Exercise requirements:
Report each line of the records below that holds the word "gallbladder".

Entries shown:
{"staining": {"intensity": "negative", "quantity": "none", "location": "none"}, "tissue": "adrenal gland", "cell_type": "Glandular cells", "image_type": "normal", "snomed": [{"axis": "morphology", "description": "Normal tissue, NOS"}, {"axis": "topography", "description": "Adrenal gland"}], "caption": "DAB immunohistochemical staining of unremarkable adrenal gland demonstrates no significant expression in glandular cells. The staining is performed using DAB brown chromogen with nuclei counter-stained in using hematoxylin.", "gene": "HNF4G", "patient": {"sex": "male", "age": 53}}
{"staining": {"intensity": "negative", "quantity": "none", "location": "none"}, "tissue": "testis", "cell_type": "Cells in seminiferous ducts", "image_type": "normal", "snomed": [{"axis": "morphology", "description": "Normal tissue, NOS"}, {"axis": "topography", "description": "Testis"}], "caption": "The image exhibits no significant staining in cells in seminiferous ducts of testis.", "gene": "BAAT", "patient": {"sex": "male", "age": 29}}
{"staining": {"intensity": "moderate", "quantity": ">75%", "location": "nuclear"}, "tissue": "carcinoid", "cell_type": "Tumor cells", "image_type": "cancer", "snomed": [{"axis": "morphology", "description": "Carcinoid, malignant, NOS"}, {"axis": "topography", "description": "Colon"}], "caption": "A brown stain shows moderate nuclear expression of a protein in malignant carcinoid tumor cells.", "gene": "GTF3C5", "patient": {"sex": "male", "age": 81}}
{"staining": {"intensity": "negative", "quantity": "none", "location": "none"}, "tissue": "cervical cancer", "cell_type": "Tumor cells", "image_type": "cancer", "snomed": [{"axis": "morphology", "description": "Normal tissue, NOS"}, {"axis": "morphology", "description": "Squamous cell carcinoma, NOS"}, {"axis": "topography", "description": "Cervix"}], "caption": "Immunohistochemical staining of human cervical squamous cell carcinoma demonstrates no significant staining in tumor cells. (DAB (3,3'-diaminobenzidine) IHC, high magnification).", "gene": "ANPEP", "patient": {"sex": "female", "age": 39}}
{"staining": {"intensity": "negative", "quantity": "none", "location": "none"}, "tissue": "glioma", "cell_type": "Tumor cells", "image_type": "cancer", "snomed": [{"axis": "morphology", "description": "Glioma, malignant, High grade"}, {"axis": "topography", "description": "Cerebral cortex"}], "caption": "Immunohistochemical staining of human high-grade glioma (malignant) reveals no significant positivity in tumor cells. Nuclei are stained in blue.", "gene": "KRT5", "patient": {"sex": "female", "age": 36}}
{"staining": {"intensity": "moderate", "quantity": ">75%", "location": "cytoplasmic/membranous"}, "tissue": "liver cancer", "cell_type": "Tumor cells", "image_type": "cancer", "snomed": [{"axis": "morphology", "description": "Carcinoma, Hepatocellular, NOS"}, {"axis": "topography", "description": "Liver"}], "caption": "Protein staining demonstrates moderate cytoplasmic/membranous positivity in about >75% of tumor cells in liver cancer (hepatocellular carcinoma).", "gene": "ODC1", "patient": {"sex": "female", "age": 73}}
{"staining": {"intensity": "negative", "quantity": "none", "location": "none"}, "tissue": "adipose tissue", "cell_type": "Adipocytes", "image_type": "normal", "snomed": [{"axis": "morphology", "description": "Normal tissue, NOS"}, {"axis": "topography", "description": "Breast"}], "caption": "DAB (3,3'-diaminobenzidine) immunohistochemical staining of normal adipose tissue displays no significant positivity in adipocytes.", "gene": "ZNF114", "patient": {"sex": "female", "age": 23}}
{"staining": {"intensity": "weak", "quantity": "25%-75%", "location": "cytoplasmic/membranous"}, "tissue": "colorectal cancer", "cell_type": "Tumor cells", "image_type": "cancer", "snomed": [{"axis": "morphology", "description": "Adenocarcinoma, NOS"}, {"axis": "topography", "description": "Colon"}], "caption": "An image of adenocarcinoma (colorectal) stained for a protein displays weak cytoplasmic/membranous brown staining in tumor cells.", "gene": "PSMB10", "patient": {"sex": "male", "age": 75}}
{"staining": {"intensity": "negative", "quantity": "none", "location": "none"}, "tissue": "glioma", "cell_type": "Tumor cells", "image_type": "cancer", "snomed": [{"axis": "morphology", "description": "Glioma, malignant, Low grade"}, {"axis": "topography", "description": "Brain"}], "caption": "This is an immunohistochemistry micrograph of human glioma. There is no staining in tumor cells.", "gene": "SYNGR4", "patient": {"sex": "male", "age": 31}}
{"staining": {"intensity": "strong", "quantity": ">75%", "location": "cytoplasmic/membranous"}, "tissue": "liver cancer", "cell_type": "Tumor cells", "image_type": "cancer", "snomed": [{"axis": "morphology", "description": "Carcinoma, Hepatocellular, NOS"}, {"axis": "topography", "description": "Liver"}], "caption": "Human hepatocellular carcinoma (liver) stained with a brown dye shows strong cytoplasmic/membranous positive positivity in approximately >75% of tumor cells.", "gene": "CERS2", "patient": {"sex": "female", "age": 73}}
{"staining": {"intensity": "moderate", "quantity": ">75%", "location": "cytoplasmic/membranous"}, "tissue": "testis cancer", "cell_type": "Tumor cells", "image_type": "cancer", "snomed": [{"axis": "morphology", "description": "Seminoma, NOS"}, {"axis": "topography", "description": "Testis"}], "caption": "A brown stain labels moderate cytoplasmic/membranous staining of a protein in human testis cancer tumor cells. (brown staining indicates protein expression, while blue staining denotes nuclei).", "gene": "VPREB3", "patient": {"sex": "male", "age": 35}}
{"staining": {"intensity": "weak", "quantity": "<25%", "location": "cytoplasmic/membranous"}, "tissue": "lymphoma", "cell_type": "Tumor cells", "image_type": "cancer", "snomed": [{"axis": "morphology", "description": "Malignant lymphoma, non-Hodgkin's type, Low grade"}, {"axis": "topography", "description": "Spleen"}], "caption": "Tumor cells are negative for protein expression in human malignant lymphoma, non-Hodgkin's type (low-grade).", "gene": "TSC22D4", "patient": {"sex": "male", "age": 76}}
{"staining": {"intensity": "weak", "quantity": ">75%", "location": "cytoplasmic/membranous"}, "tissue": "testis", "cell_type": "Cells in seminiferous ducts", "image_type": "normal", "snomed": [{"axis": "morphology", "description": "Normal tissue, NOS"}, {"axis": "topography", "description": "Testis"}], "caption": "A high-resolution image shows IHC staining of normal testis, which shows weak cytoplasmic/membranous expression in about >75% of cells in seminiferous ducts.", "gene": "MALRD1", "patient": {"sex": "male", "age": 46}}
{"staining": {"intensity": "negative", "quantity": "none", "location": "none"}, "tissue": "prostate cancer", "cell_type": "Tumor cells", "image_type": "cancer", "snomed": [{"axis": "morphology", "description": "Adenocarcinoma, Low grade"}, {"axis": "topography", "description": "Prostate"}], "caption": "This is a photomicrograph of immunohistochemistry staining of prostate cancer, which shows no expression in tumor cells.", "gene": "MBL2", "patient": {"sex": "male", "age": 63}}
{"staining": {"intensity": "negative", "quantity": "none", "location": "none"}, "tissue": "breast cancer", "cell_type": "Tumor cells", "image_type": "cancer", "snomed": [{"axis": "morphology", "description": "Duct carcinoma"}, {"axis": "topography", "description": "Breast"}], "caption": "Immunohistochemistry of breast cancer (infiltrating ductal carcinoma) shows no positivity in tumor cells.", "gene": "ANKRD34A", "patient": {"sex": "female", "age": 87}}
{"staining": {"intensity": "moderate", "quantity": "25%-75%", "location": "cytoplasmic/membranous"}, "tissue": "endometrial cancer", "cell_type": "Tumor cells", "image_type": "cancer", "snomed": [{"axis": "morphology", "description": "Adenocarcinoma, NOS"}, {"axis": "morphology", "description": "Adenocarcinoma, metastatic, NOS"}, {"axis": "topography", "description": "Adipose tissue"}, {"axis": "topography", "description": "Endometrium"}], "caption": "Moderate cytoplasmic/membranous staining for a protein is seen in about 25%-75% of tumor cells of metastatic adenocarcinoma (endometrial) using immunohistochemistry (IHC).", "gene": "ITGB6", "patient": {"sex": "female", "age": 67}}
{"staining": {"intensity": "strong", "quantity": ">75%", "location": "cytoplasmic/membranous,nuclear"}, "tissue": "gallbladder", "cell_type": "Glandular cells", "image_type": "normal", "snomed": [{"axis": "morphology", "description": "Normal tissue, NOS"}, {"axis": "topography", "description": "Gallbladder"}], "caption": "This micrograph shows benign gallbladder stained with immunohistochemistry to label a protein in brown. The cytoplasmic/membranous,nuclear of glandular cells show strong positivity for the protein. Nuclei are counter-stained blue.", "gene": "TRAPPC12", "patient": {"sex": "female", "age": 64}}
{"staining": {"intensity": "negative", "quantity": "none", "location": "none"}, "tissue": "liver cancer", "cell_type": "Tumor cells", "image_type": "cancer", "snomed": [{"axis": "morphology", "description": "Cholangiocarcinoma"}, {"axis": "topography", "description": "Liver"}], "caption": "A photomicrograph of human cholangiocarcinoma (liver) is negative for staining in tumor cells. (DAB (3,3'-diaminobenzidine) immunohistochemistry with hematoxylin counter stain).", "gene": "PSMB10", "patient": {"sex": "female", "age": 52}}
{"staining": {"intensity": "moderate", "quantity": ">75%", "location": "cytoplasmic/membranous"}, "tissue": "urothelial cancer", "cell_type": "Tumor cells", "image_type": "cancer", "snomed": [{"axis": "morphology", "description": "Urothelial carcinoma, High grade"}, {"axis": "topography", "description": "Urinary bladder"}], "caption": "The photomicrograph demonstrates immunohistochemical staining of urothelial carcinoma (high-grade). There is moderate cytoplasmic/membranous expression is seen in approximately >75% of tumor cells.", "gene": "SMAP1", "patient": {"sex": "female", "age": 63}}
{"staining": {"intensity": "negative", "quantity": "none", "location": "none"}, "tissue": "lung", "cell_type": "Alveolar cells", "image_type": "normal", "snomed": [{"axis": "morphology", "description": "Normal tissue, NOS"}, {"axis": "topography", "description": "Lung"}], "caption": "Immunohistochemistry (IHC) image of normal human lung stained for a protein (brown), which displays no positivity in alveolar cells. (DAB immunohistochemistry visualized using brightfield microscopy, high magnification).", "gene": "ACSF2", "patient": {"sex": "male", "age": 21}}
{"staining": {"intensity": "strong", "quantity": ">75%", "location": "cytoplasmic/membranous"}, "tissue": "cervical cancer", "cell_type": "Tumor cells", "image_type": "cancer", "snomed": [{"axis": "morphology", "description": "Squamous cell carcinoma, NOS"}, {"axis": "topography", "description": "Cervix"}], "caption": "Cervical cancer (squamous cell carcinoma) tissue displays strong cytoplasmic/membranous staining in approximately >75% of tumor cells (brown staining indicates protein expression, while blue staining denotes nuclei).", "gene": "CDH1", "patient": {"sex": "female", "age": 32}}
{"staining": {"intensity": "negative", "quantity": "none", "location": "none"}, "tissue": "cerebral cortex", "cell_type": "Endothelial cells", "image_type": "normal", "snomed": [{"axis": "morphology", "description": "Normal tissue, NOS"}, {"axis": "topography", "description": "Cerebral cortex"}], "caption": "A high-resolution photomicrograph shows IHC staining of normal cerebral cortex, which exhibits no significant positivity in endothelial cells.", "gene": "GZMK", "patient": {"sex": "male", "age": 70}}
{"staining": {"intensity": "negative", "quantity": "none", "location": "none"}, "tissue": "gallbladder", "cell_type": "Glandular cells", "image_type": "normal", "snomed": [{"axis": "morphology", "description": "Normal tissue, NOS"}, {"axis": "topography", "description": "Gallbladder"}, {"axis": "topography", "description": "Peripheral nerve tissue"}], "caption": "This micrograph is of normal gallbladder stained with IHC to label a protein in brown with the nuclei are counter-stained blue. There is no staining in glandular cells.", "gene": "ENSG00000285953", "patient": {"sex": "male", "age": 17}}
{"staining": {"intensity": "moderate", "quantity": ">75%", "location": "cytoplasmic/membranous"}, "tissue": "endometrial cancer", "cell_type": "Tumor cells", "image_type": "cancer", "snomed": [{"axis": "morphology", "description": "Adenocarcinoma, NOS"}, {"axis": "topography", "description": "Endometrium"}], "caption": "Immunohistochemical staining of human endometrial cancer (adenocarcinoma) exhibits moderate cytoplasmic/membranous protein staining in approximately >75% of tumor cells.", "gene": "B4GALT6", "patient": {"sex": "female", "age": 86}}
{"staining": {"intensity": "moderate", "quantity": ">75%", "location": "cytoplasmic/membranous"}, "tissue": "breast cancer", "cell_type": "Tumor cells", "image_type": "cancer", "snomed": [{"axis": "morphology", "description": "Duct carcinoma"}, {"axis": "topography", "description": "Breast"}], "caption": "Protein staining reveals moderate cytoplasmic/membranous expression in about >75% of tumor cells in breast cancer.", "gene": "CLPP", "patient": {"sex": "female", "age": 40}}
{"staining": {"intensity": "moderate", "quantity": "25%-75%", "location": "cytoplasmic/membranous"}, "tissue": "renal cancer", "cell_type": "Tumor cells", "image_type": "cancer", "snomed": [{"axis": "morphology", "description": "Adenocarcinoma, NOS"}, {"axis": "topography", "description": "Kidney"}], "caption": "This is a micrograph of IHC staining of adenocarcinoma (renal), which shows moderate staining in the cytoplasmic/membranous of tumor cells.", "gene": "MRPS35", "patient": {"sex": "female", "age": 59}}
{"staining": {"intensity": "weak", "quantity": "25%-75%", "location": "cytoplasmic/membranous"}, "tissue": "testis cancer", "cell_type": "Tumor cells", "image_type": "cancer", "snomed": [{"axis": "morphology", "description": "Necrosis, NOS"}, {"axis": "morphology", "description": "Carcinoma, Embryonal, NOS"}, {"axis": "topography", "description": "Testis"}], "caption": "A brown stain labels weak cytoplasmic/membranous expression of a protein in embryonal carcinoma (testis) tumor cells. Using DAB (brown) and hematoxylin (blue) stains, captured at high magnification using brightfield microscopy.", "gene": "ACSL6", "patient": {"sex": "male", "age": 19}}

Task response:
{"staining": {"intensity": "strong", "quantity": ">75%", "location": "cytoplasmic/membranous,nuclear"}, "tissue": "gallbladder", "cell_type": "Glandular cells", "image_type": "normal", "snomed": [{"axis": "morphology", "description": "Normal tissue, NOS"}, {"axis": "topography", "description": "Gallbladder"}], "caption": "This micrograph shows benign gallbladder stained with immunohistochemistry to label a protein in brown. The cytoplasmic/membranous,nuclear of glandular cells show strong positivity for the protein. Nuclei are counter-stained blue.", "gene": "TRAPPC12", "patient": {"sex": "female", "age": 64}}
{"staining": {"intensity": "negative", "quantity": "none", "location": "none"}, "tissue": "gallbladder", "cell_type": "Glandular cells", "image_type": "normal", "snomed": [{"axis": "morphology", "description": "Normal tissue, NOS"}, {"axis": "topography", "description": "Gallbladder"}, {"axis": "topography", "description": "Peripheral nerve tissue"}], "caption": "This micrograph is of normal gallbladder stained with IHC to label a protein in brown with the nuclei are counter-stained blue. There is no staining in glandular cells.", "gene": "ENSG00000285953", "patient": {"sex": "male", "age": 17}}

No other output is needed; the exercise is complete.